Dr Tom Deakin is a Senior Research Associate in the High Performance Computing Research Group at the University of Bristol, led by Professor Simon McIntosh-Smith. Tom is the Chair of the Khronos SYCL Advisory Panel and member of the SYCL Working Group. Tom was a lecturer for Introduction to Computer Architecture at Bristol University in Autumn 2020. Tom completed his PhD in Leveraging Many-Core Technology for Deterministic Neutral Particle Transport at Extreme Scale in 2018, and has since continued working on unstructured mesh transport and performance portability on HPC architectures. In 2012, Tom graduated top of his class from the University of Bristol with first class honours with a MSc in Mathematics and Computer Science, winning the prize for Best graduating student in Computer Science and Mathematics. Tom has been involved in teaching an Introduction to High Performance Computing at the University of Bristol and given tutorials on parallel programming models at international conferences and private courses on OpenCL and OpenMP. Training material on OpenMP for Computational Scientists and HandsOnOpenCL can be found online.
PhD in High Performance Computing, 2018
University of Bristol
Postgraduate Artists Diploma in Trumpet Performance, 2014
Trinity Laban Conservatoire of Music and Dance
MSci in Mathematics and Computer Science, 2012
University of Bristol
Recent work has introduced a number of tools and techniques for reasoning about the interplay between application performance and portability, or “performance portability”. These tools have proven useful for setting goals and guiding high-level discussions, but our understanding of the performance portability problem remains incomplete. Different views of the same performance efficiency data offer different insights into an application’s performance portability (or lack thereof): standard statistical measures such as the mean and standard deviation require careful interpretation, and even metrics designed specifically to measure performance portability may obscure differences between applications. This paper offers a critical assessment of existing approaches for summarizing performance efficiency data across different platforms, and proposes visualization as a means to extract useful information about the underlying distribution. We explore a number of alternative visualizations, outlining a new methodology that enables developers to reason about the performance portability of their applications and how it might be improved. This study unpicks what it might mean to be “performance portable” and provides useful tools to explore that question.
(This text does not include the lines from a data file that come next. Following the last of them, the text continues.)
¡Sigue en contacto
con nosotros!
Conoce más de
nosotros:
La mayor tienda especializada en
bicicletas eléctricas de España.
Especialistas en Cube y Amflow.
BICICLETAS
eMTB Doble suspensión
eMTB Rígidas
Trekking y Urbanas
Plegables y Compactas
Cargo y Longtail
In recent years the computer processors underpinning the large, distributed, workhorse computers used to solve the Boltzmann transport equation have become ever more parallel and diverse. Traditional CPU architectures have increased in core count, reduced in clock speed and gained a deep memory hierarchy. Multiple processor vendors offer a collectively diverse range of both CPUs and GPUs, with the architectures used in the fastest machines in the world ever growing in diversity of many-core architectures. Going forward, the landscape of processor technologies will require our codes to function well across multiple architectures. This ever increasing range of architectures represents a unique challenge for solving the Boltzmann equation using deterministic methods in particular, and so it is important to characterize the performance of those key algorithms across the processor spectrum. The solution of the transport equation is computationally expensive, and so we require well optimized and highly parallel solver implementations in order to solve interesting problems quickly. In this work we explore the performance profiles of deterministic SN transport sweeps for both 3D structured (Cartesian) and unstructured (hexahedral) meshes. The study focuses on the characteristics of computational performance which are responsible for the actual performance of a transport solver.
Many scientific codes consist of memory bandwidth bound kernels. One major advantage of many-core devices such as general purpose graphics processing units (GPGPUs) and the Intel Xeon Phi is their focus on providing increased memory bandwidth over traditional CPU architectures. Peak memory bandwidth is usually unachievable in practice and so benchmarks are required to measure a practical upper bound on expected performance. We augment the standard STREAM kernels with a dot product kernel to investigate the performance of simple reduction operations on large arrays. The choice of programming model should ideally not limit the achievable performance on a device. BabelStream (formally GPU-STREAM) has been updated to incorporate a wide variety of the latest parallel programming models, all implementing the same parallel scheme. As such this tool can be used as a kind of Rosetta Stone which provides both a cross-platform and cross-programming model array of results of achievable memory bandwidth.